» **Document excerpt**
__________________________________________________

Programming a recursive expected value card game

[member 428835]

Hi PF!

Take a deck of cards. 26 are red and 26 are black. You draw cards randomly without replacement: if the card is red you gain a dollar, if black you lose a dollar. What's the expected value?

My thought process was to look at simple cases and build to a 52 card deck. We know if $r=0$ expected payout is 0, and if $b=0$ expected payout is $r$. Otherwise the following rule should govern the expected payout $E(r,b)$ of the process:

$$E(r,b) = \frac{r}{r+b}(1 + E(r-1,b) ) + \frac{b}{r+b}(-1 + E(r,b-1) )$$

Obviously we draw another card when $E(r,b)>0$, else we stop. My question is how to program this? I've tried the following but am stumped as to what's next. Can you help?

def cards(r, b):
    def expVal(r, b):
        if r == 0:
            return 0
        elif b == 0:
            return r
        else:
            return r/(r + b) * (1 + expVal(r-1, b)) + b/(r + b) * (-1 + expVal(r, b-1))
    expVal(r, b)
if __name__ == "__main__":
    r = 26
    b = 26
    cards(r, b)

 

[FactChecker]

In your problem statement, are you allowed to stop when there are no more red cards left? Are you allowed to keep going when there are no more black cards left? You have not defined the end-game rules.
1) Make sure that your logic in lines 3-6 match the end-game rules.
2) You need to print the result.

 

[Borg]

Take a deck of cards. 26 are red and 26 are black. You draw cards randomly without replacement: if the card is red you gain a dollar, if black you lose a dollar. What's the expected value?

If these are the only rules, you would always win if you quit while ahead or at worse, have a draw. I like those odds. It would make an interesting machine learning problem to determine the optimal stopping point when you're ahead.

 

[willem2]

If these are the only rules, you would always win if you quit while ahead or at worse, have a draw. I like those odds. It would make an interesting machine learning problem to determine the optimal stopping point when you're ahead.

You don't need anything that complicated. You can just change the program to let retval return 0, if it would ever return a negative number.
The other problem with the program is that it is too slow, because it calls expval many times with the same arguments. You'll need memoization.
if you put

rom functools import cache
@cache

before the definition of expval (and drop the redundant cards(b,r) definition) this will compute instantaneously, instead of never.

 

[FactChecker]

The other problem with the program is that it is too slow, because it calls expval many times with the same arguments.

Does it? It seems that every call will have one fewer red or one fewer black -- never repeating the same two arguments.

__________________________________________________

» **Input data**
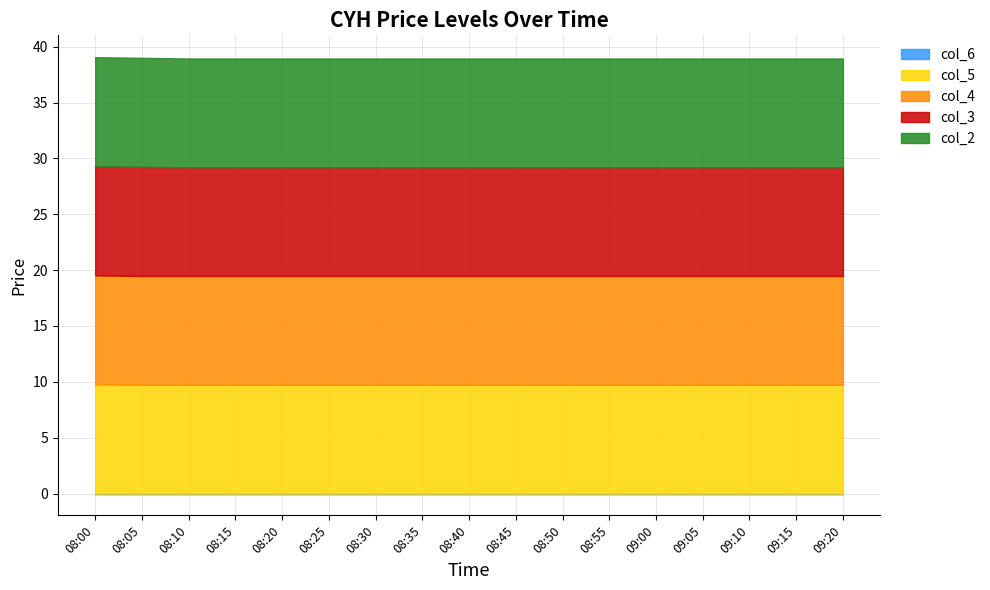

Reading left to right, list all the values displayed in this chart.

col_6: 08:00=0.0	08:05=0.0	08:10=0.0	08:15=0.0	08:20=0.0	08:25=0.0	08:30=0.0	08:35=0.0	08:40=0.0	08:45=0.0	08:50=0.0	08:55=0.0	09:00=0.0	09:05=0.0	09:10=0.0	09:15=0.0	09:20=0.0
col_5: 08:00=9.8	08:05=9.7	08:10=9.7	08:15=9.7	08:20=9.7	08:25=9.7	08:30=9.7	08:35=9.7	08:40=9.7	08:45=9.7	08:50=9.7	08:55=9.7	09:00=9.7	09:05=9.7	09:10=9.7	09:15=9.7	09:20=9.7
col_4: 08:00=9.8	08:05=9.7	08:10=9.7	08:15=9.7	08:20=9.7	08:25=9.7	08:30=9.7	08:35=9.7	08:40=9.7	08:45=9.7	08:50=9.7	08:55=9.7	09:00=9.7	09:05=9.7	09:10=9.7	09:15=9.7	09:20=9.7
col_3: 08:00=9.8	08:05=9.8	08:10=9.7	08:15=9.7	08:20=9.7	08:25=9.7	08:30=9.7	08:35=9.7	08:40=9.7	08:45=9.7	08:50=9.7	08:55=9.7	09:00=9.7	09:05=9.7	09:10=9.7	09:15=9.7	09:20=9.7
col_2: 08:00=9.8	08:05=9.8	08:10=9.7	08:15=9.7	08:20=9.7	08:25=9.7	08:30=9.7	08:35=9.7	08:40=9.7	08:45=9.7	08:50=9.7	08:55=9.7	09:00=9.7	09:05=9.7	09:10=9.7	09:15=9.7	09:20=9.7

__________________________________________________

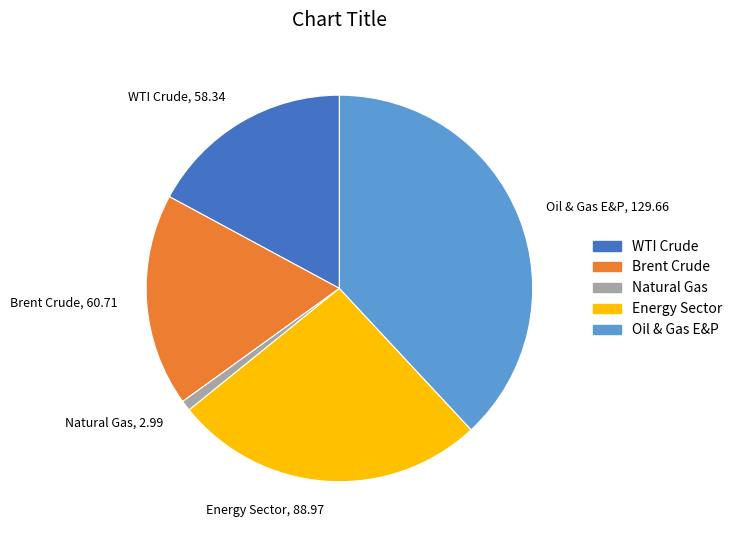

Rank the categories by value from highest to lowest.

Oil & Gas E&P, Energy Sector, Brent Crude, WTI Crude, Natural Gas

__________________________________________________

Reproduce the part of the card game forum thread that runs from "My thought process" up to and including "(-1 + expVal(r, b-1))".

My thought process was to look at simple cases and build to a 52 card deck. We know if $r=0$ expected payout is 0, and if $b=0$ expected payout is $r$. Otherwise the following rule should govern the expected payout $E(r,b)$ of the process:

$$E(r,b) = \frac{r}{r+b}(1 + E(r-1,b) ) + \frac{b}{r+b}(-1 + E(r,b-1) )$$

Obviously we draw another card when $E(r,b)>0$, else we stop. My question is how to program this? I've tried the following but am stumped as to what's next. Can you help?

def cards(r, b):
    def expVal(r, b):
        if r == 0:
            return 0
        elif b == 0:
            return r
        else:
            return r/(r + b) * (1 + expVal(r-1, b)) + b/(r + b) * (-1 + expVal(r, b-1))